Die fünf Etüden sind chronologisch angeordnet. Ebersbach setzt mit Lenzens Reise und Ankunft in Weimar ein (am 1., nicht am 2. April 1776). Dann wird im Andantino Goethes erster Frühling in Thüringen thematisiert, den der „Liebling der Götter“ zum Teil bereits mit Jakob Michael Reinhold Lenz (1751–1792) verbringt. Erste Differenzen zwischen den Poeten, die in Straßburg Freunde wurden, treten hervor. Am Ende steht ein Zitat, das den Thesen des Psychoanalytikers K.R. Eissler nahe kommt. Goethe spürt: „Lenz ist ein Mensch, der sein Verhängnis sucht. Seine stieren Augen, sein entzündetes Blut. Oh! Es ist mein Wahnsinn! Mein Wahnsinn bricht an ihm aus!“ (Die Mehrheit der Forscher geht davon aus, dass man erst seit 1777 von Lenzens Wahnsinn sprechen kann.)
Lenz kommt nach Weimar nicht als „Schmarotzer“, sondern mit dem Plan, sich etwa als Vorleser, Englischlehrer oder Militärreformer nützlich zu machen. „Warum“, fragt Ebersbach, „geht er nicht nach Dessau, ans Philanthropin, wohin ihn Basedow gerufen hat? Vom Hofmeister zum Schulmeister, das ist freilich keine Laufbahn.“ Ebersbachs These, wonach Lenzens Wirken in Dessau ein beruflicher Abstieg gewesen wäre, ist interessant. Die Absage des Dichters hat indessen mit Basedows umstrittenem Bildungskonzept zu tun, wie ich anderswo (Mitteldeutsches Jahrbuch 2019) zeigen konnte.
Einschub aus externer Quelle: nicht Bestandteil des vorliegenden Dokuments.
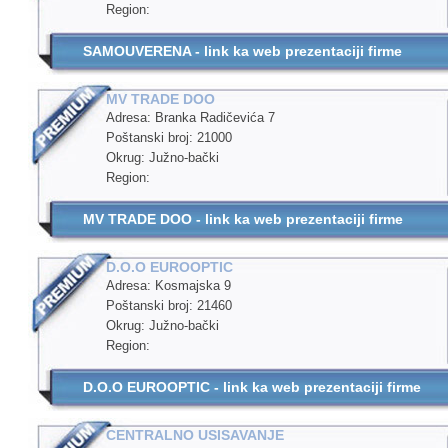
Region:
SAMOUVERENA - link ka web prezentaciji firme
MV TRADE DOO
Adresa: Branka Radičevića 7
Poštanski broj: 21000
Okrug: Južno-bački
Region:
MV TRADE DOO - link ka web prezentaciji firme
D.O.O EUROOPTIC
Adresa: Kosmajska 9
Poštanski broj: 21460
Okrug: Južno-bački
Region:
D.O.O EUROOPTIC - link ka web prezentaciji firme
CENTRALNO USISAVANJE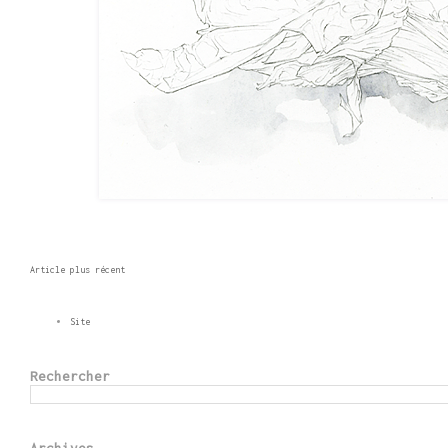
Article plus récent
Site
Rechercher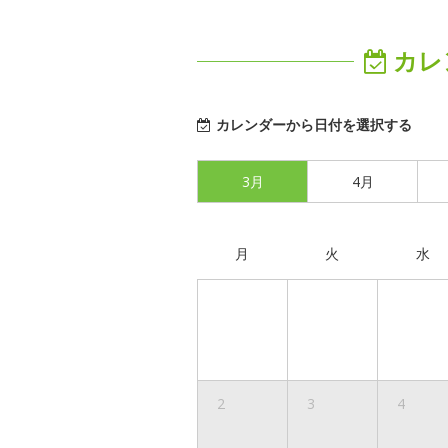
カレ
カレンダーから日付を選択する
3月
4月
月
火
水
2
3
4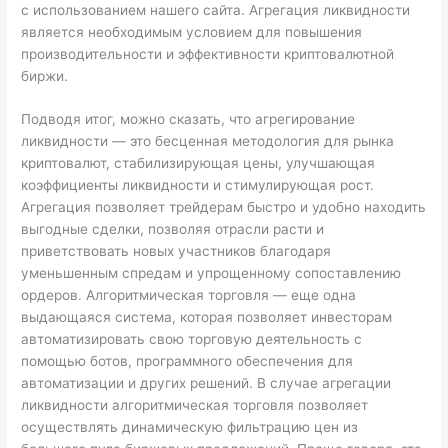
с использованием нашего сайта. Агрегация ликвидности
является необходимым условием для повышения
производительности и эффективности криптовалютной
биржи.
Подводя итог, можно сказать, что агрегирование
ликвидности — это бесценная методология для рынка
криптовалют, стабилизирующая цены, улучшающая
коэффициенты ликвидности и стимулирующая рост.
Агрегация позволяет трейдерам быстро и удобно находить
выгодные сделки, позволяя отрасли расти и
приветствовать новых участников благодаря
уменьшенным спредам и упрощенному сопоставлению
ордеров. Алгоритмическая торговля — еще одна
выдающаяся система, которая позволяет инвесторам
автоматизировать свою торговую деятельность с
помощью ботов, программного обеспечения для
автоматизации и других решений. В случае агрегации
ликвидности алгоритмическая торговля позволяет
осуществлять динамическую фильтрацию цен из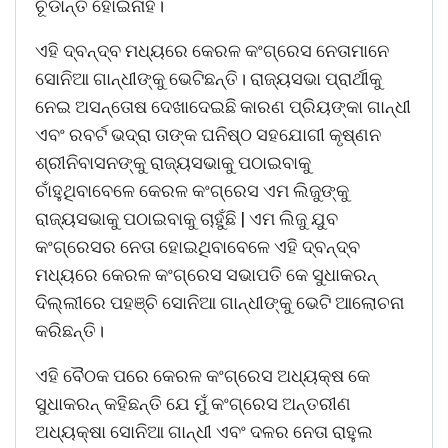
ଚୂଡାନ୍ତ ହୋଇନାହିଁ।
ଏହି ଦ୍ବନ୍ଦ୍ବ ମଧ୍ୟରେ କେରଳ କଂଗ୍ରେସ ନେତାମାନେ
ସୋନିଆ ଗାନ୍ଧୀଙ୍କୁ ଭେଟିଛନ୍ତି। ରାଜ୍ୟସଭା ପ୍ରାର୍ଥୀକୁ
ନେଇ ଅସନ୍ତୋଷ ଦେଖାଦେଇଛି କାରଣ ପ୍ରିୟଙ୍କା ଗାନ୍ଧୀ
ଏବଂ ରବର୍ଟ ଭଦ୍ରା ତାଙ୍କ ଘନିଷ୍ଠ ସହଯୋଗୀ କୃଷ୍ଣନ
ଶ୍ରୀନିବାସନଙ୍କୁ ରାଜ୍ୟସଭାକୁ ପଠାଇବାକୁ
ଚାଁହୁଥିବାବେଳେ କେରଳ କଂଗ୍ରେସ ଏମ ଲିଜୁଙ୍କୁ
ରାଜ୍ୟସଭାକୁ ପଠାଇବାକୁ ଚାହୁଁଛି | ଏମ ଲିଜୁ ଯୁବ
କଂଗ୍ରେସର ନେତା ହୋଇଥିବାବେଳେ ଏହି ଦ୍ବନ୍ଦ୍ବ
ମଧ୍ୟରେ କେରଳ କଂଗ୍ରେସ ସଭାପତି କେ ସୁଧାକରନ୍
ଦିଲ୍ଲୀରେ ପହଞ୍ଚି ସୋନିଆ ଗାନ୍ଧୀଙ୍କୁ ଭେଟି ଆଲୋଚନା
କରିଛନ୍ତି।
ଏହି ବୈଠକ ପରେ କେରଳ କଂଗ୍ରେସ ଅଧ୍ୟକ୍ଷ କେ
ସୁଧାକରନ୍ କହିଛନ୍ତି ଯେ ମୁଁ କଂଗ୍ରେସ ଅନ୍ତରୀଣ
ଅଧ୍ୟକ୍ଷା ସୋନିଆ ଗାନ୍ଧୀ ଏବଂ ଦଳର ନେତା ରାହୁଲ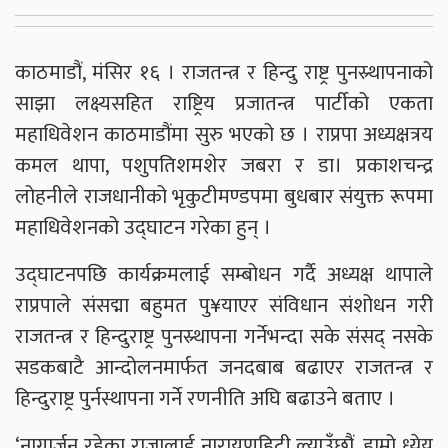
काठमाडौं, मंसिर १६ । राजतन्त्र र हिन्दु राष्ट्र पुनस्र्थापनाको
साझा लक्ष्यसहित राष्ट्रिय प्रजातन्त्र पार्टीको एकता
महाधिवेशन काठमाडौंमा सुरु भएको छ । राप्रपा अध्यक्षत्रय
कमल थापा, पशुपतिशमशेर जबरा र डा। प्रकाशचन्द्र
लोहनीले राजधानीको भृकुटीमण्डपमा बुधबार संयुक्त रूपमा
महाधिवेशनको उद्घाटन गरेका हुन् ।
उद्घाटनपछि कार्यक्रमलाई सम्बोधन गर्दै अध्यक्ष थापाले
राप्रपाले संसद्मा बहुमत पु¥याएर संविधान संशोधन गरी
राजतन्त्र र हिन्दुराष्ट्र पुनस्र्थापना गर्नेभन्दा सके संसद् नसके
सडकबाटै आन्दोलनमार्फत जनदबाब बढाएर राजतन्त्र र
हिन्दुराष्ट्र पुर्नस्थापना गर्ने रणनीति अघि बढाउने बताए ।
‘नागार्जुन रहेका राजालाई नारायणहिटी ल्याउँछौं, हाम्रो ध्येय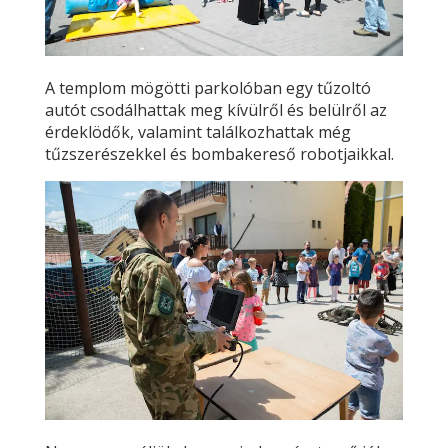
A templom mögötti parkolóban egy tűzoltó
autót csodálhattak meg kívülről és belülről az
érdeklödők, valamint találkozhattak még
tűzszerészekkel és bombakereső robotjaikkal.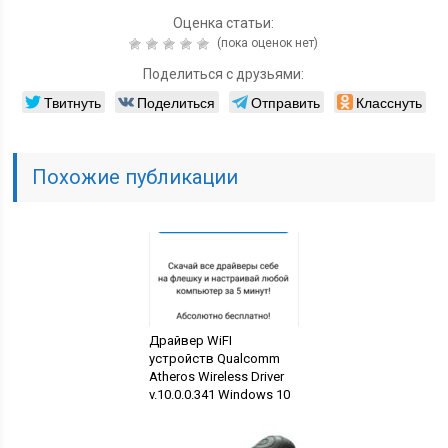
Оценка статьи:
(пока оценок нет)
Поделиться с друзьями:
Твитнуть
Поделиться
Отправить
Класснуть
Похожие публикации
Драйвер WiFI
устройств Qualcomm
Atheros Wireless Driver
v.10.0.0.341 Windows 10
In der Mitte des Textes begegnet uns Lenz in seiner Berkaer „Einsiedelei“, Ende Juni, „zur Atemwende des Jahres“. Goethe, von Ämtern überhäuft, überlässt Lenzen das Dichten. Der „Waldbruder“ entsteht, ein kleiner Briefroman, der sich am „Werther“ orientiert, an seinem Reformprojekt „Über das Soldatenwesen“ arbeitet er, gegen den Willen Goethes, weiter. Doch der Einsiedler empfindet im Leben wie im Schreiben nunmehr ein „einziges Mißlingen“. Jahre vorher hatte Lenz in Straßburg mit dem „Hofmeister“ und später mit den „Soldaten“ seine größten Erfolge als Dramatiker.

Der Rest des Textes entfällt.